Because RCP is lean, it adds little overhead. It does not enqueue heavy front-end assets on every page, and its database footprint is modest — subscription and membership data in a handful of custom tables rather than bloating wp_postmeta. On a well-hosted site (TTFB under ~600ms, full-page caching in front), RCP membership pages stay responsive and won't be the thing that drags your LCP above the 2.5-second Core Web Vitals threshold.
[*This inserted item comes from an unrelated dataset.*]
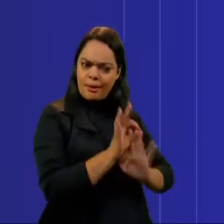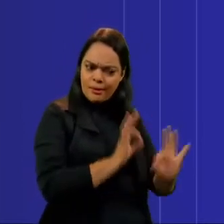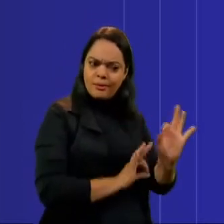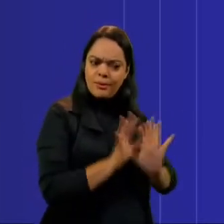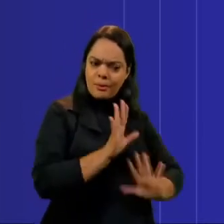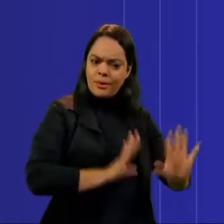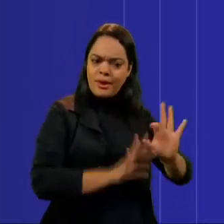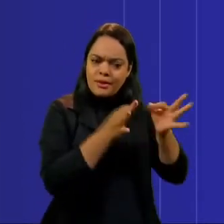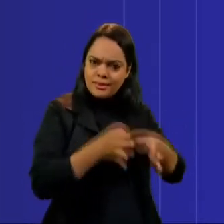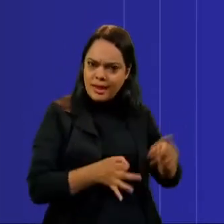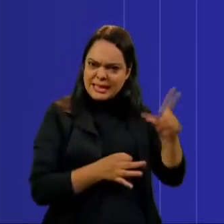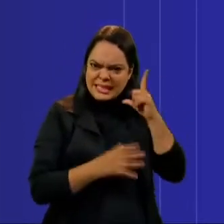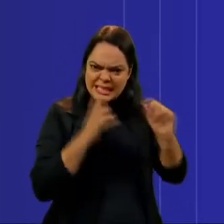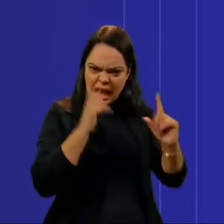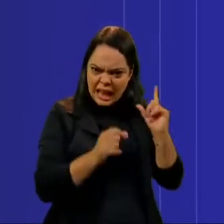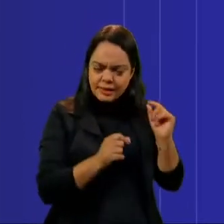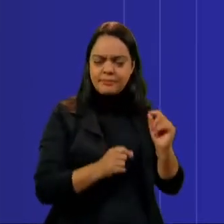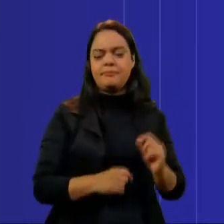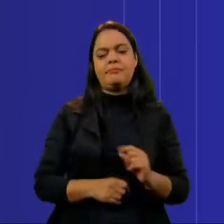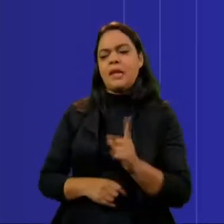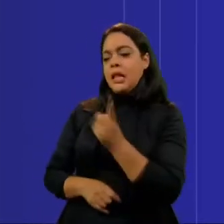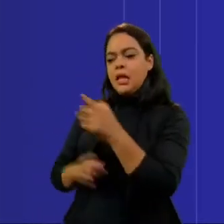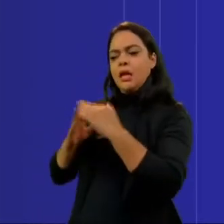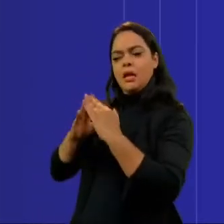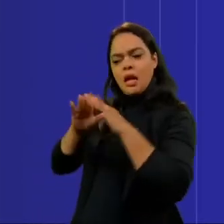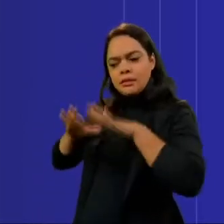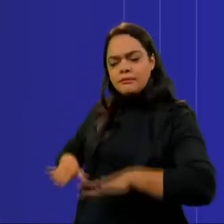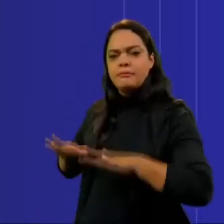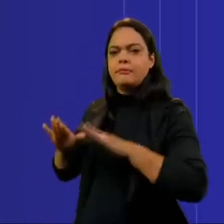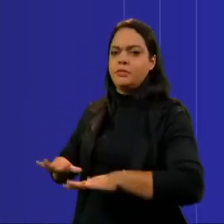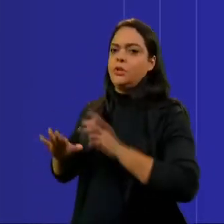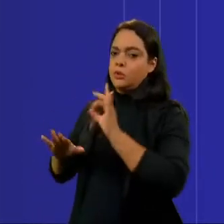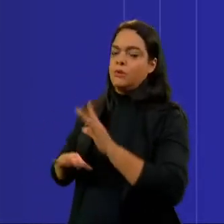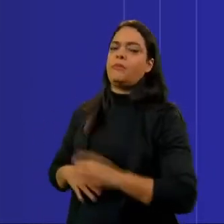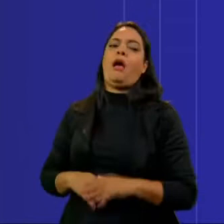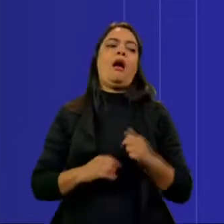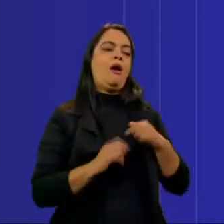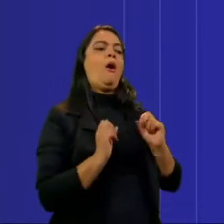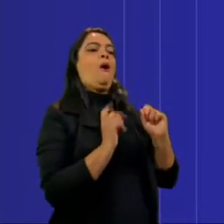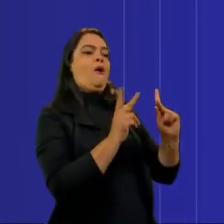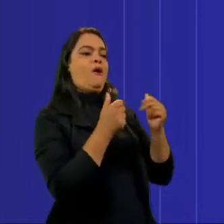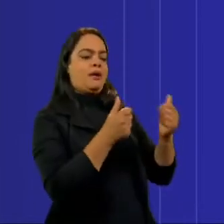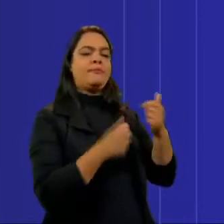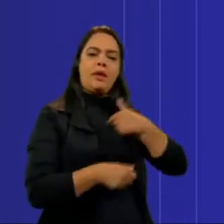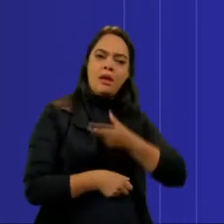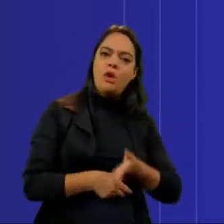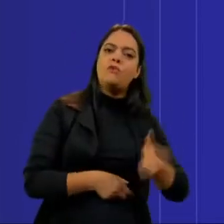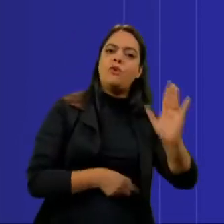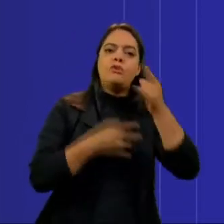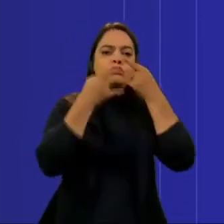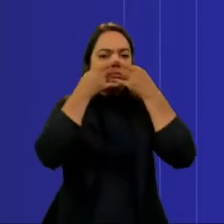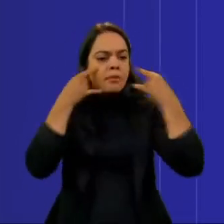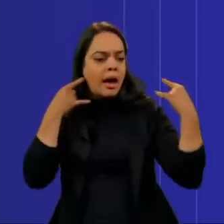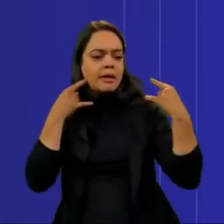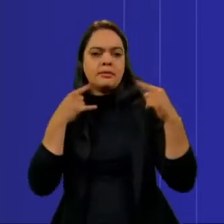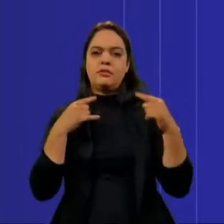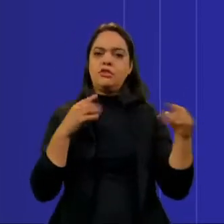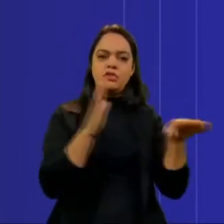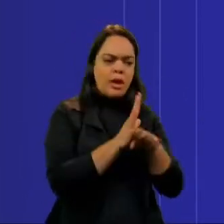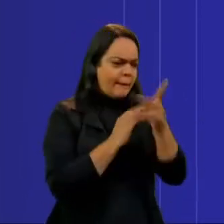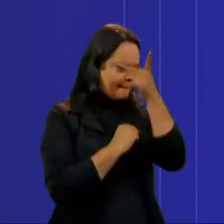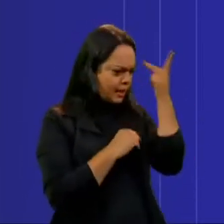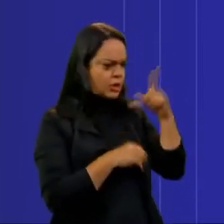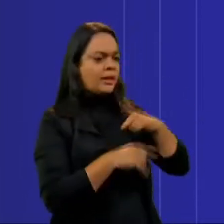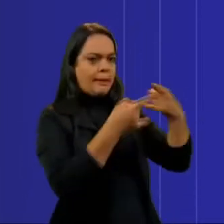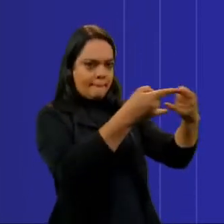Está saindo? Aí a pessoa, não, eu estou em casa. Eu não saio, eu fico em casa. Então, beleza. Chego lá com a minha máscara, acho que também com a máscara dela, e eu faço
One caching caveat applies to every membership plugin, RCP included: restricted pages must not be served from a public page cache, or a logged-out visitor could be served a logged-in member's cached view (or vice versa). Configure your host or cache plugin to bypass caching for logged-in users and for the account/checkout pages. Most managed WordPress hosts (Kinsta, WP Engine, Cloudways) handle this automatically by excluding logged-in cookies, but verify it before launch.
Against MemberPress: MemberPress is more all-in-one (courses, more rules, more integrations) but heavier and pricier, and its rule engine is more abstract. RCP is leaner and its restriction model is friendlier for client sites. Against Paid Memberships Pro: PMP is free-core and infinitely extensible via add-ons but has a steeper learning curve and a more dated admin UX; RCP feels more polished out of the box. Against WooCommerce Memberships: choose that only if you're already deep in a WooCommerce store and want memberships to ride on Woo's cart.
Restrict Content Pro is the right tool when you want a clean, reliable subscription paywall without the complexity tax of a full membership suite. Its webhook-driven Stripe billing, on-content restriction model, and lightweight footprint make it a strong pick for newsletters with a paid tier, niche publications, premium-content blogs, and small communities. It is the wrong tool if you need an LMS, deep analytics, or a sprawling integration marketplace — there, MemberPress or a course platform earns its higher price.
Practically: start on the tier that includes Stripe and the specific add-ons (drip, groups) your model needs, test your caching exclusions before launch, and let Stripe own the billing clock. Do that, and RCP is one of the lower-drama ways to put a paywall on WordPress.